Supplied data Start Marker
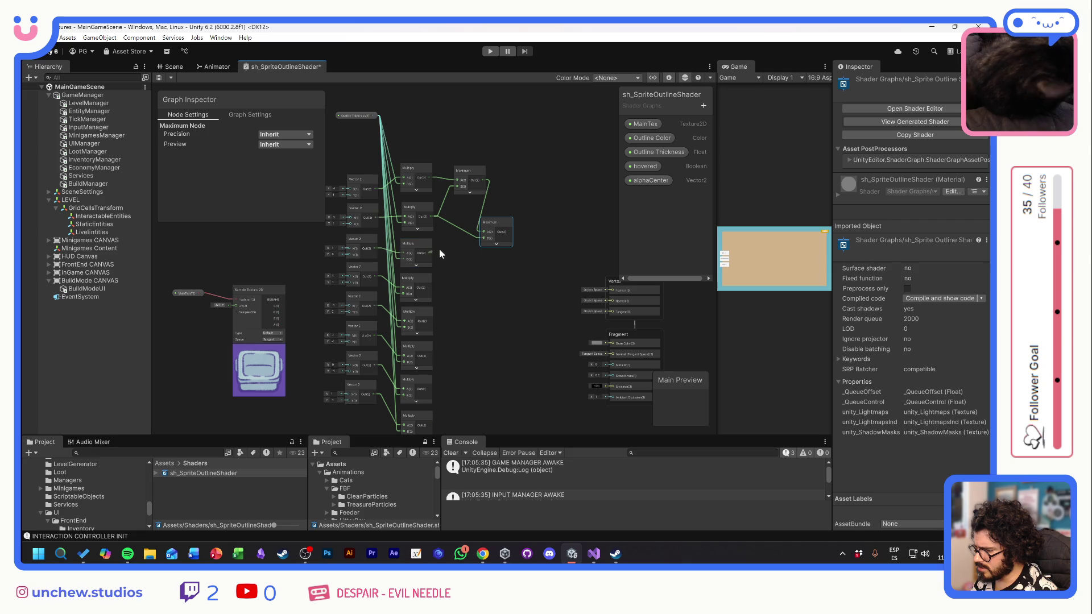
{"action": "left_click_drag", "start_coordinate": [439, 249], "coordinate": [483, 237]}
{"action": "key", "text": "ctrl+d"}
Supplied data End Marker
Supplied data Start Marker
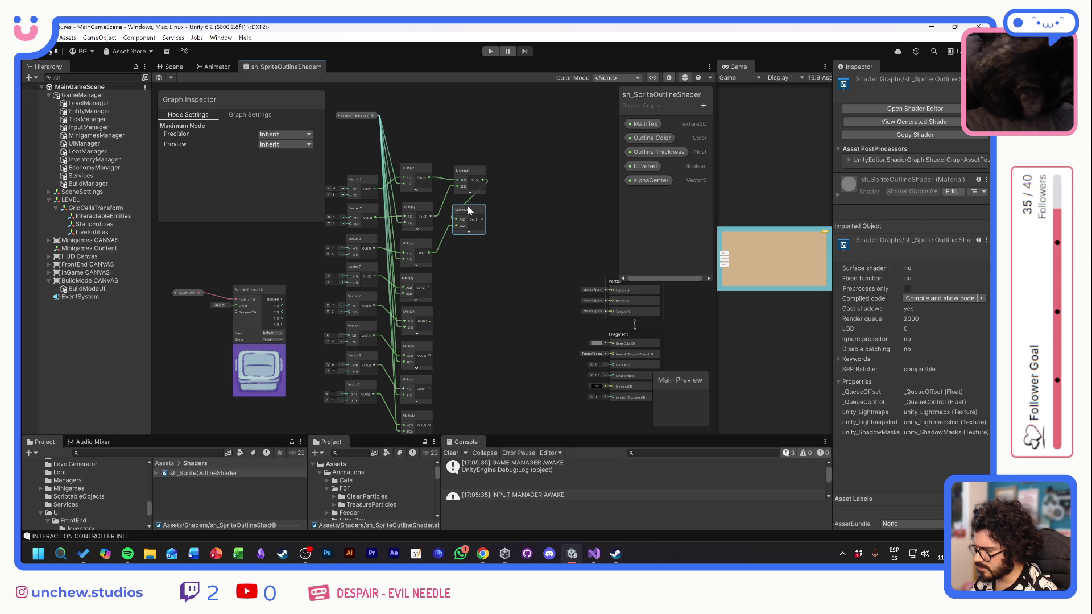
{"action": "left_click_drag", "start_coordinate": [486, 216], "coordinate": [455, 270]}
Supplied data End Marker
Supplied data Start Marker
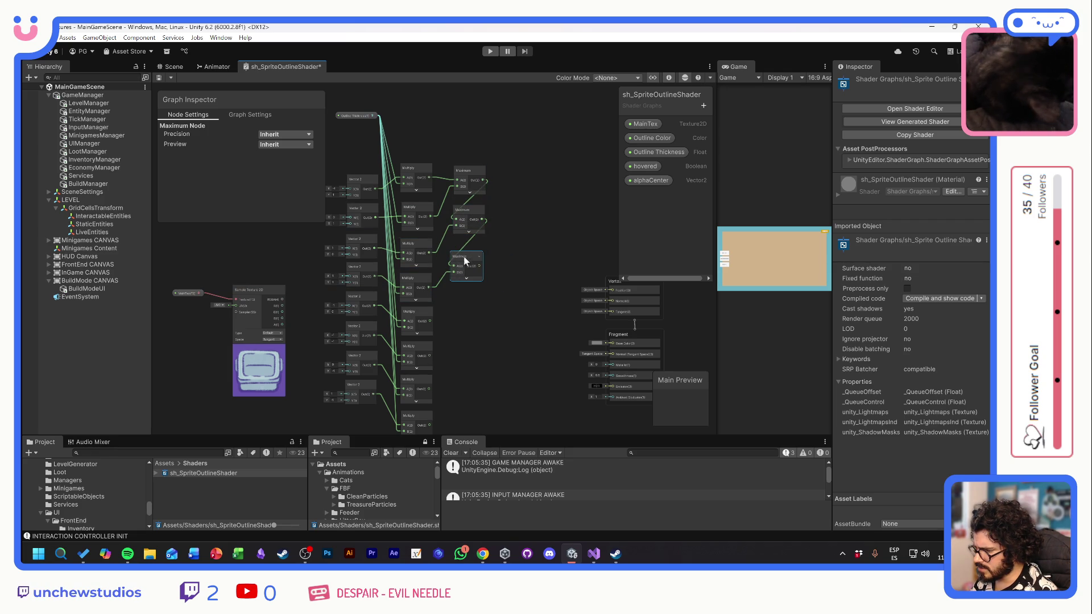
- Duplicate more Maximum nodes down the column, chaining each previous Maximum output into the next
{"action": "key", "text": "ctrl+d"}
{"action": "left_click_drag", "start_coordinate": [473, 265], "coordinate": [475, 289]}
Supplied data End Marker
# Problem requirements:
Nothing but a number should be given for this: how many lines in the entries above contain "coordinate"?

# Exercise answer:
3